The IRS provided transition relief regarding the change in the required beginning date for required minimum distributions (RMDs) under the SECURE 2.0 Act in Notice 2023-54, issued Friday, July 14, 2023. 

The required beginning date for RMDs was changed under Sec. 401 (a) (9), pursuant to Section 107 of the SECURE 2.0 Act, enacted on Dec. 29, 2022, as Division T of the Consolidated Appropriations Act, 2023 P.L. 117-328.

Originally, the defined required beginning date referred to April 1 of the calendar year following the calendar year in which someone reaches age 72. the new required beginning date is defined by reference to April 1 of the calendar year after the calendar year in which someone reaches the applicable age of 73 or 75, depending on the date of birth.

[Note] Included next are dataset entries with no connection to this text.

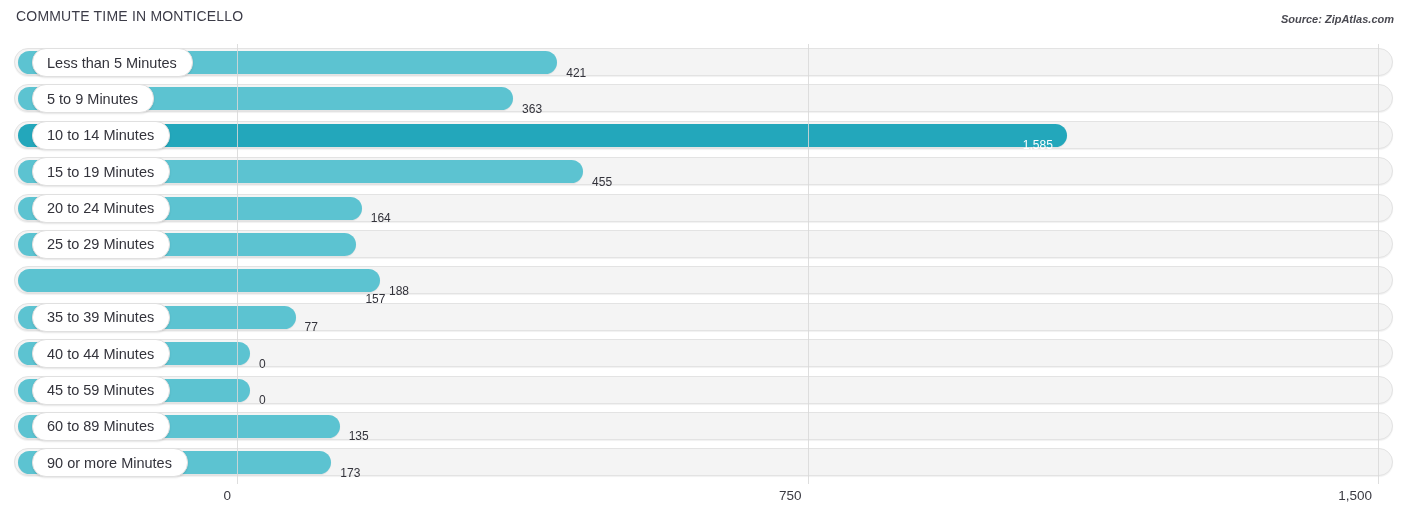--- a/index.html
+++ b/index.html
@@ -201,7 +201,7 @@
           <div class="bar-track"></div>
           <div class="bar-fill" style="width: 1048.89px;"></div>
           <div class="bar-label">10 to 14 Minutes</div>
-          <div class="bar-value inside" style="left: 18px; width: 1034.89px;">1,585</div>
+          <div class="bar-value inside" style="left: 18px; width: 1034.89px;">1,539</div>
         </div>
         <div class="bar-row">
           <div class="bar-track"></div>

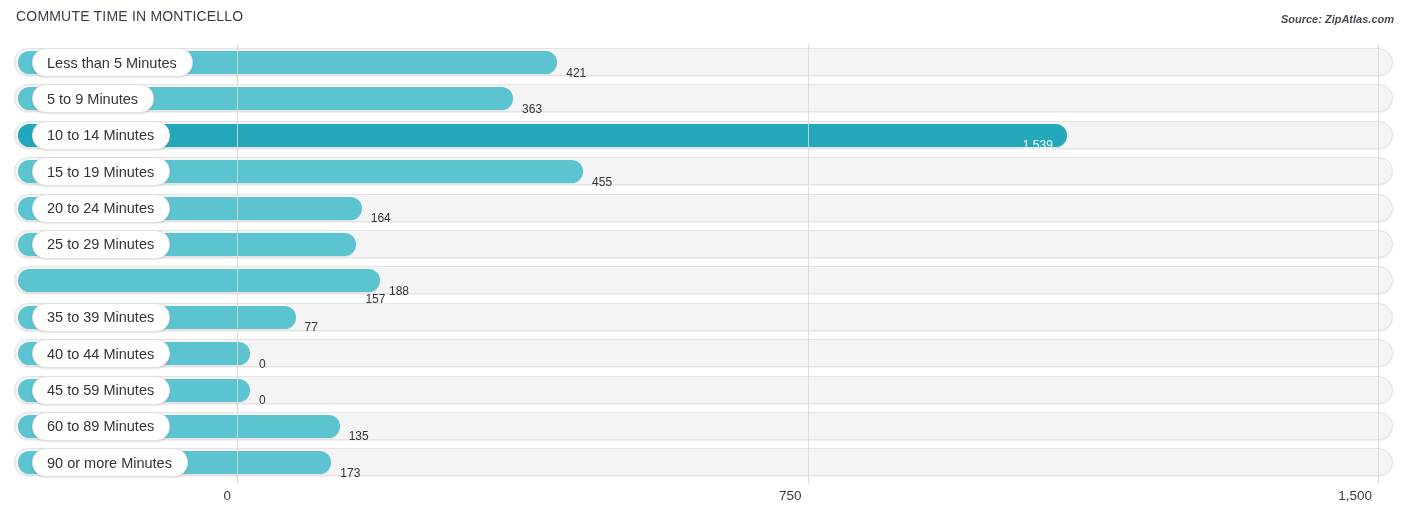--- a/index.html
+++ b/index.html
@@ -212,7 +212,6 @@
         <div class="bar-row">
           <div class="bar-track"></div>
           <div class="bar-fill" style="width: 343.749px;"></div>
-          <div class="bar-label">20 to 24 Minutes</div>
           <div class="bar-value" style="left: 370.749px;">164</div>
         </div>
         <div class="bar-row">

Plan administrators and other payers of RMDs expressed concern that updates to automated payments systems needed to reflect the change in the required beginning date could take some time to implement. As a result, plan participants and IRA owners who would have been required to begin receiving RMDs for calendar year 2023 but for Section 107 of the SECURE 2.0 Act (i.e., those who will attain age 72 in 2023) and who receive distributions in 2023 could have had those distributions mischaracterized as RMDs (and therefore ineligible for rollover).

The IRS is, in response, granting certain relief relating to certain distributions made during 2023 to individuals that were characterized as RMDs but are not actually RMDs as a result of the SECURE 2.0 Act. The relief includes:

  • A payer or plan administrator who did not treat certain distributions as eligible rollover distributions will not be considered to have failed to meet the requirements of the SECURE 2.0 Act. The relief applies to distributions made between Jan. 1, 2023, and July 31, 2023, to a participant born in 1951 (or the surviving spouse) that would have been an RMD if not for the change in the required beginning date under Section 107 of the Act.
  • The IRS is extending the 60-day rollover period for distributions not treated by a payer or a plan administrator as eligible rollover distributions to Sept. 30, 2023.
  • The IRS also is extending the 60-day rollover period for certain distributions made to an IRA owner (or the owner’s surviving spouse) by extending the deadline for rolling over that potion of the distribution to Sept. 30, 2023. To be subject to this extension, the distributions must have been made between Jan. 1, 2023, and July 31, 2023, to an IRA owner born in 1951 (or the surviving spouse) that would have been RMDs before the required beginning date under Section 107.

The notice also provides guidance related to specified  RMDs, as defined in the notice for 2023. Under this guidance, a defined contribution plan that failed to make a specified RMD will not be treated as having failed to satisfy the Sec. 401(a)(9) minimum distribution rules merely because it did not make that distribution. To the extent a taxpayer did not take a specified RMD, the IRS will not assert that an excise tax is due under Sec. 4974 for taking less than the required distribution.

Finally, the IRS announced in the notice that it will finalize proposed regulations (REG-105954-20, issued in February 2022) for RMDs and that the final regulations will apply no earlier than calendar year 2024. That is an update from Notice 2022-53, when the IRS said that final regulations would apply no earlier than 2023.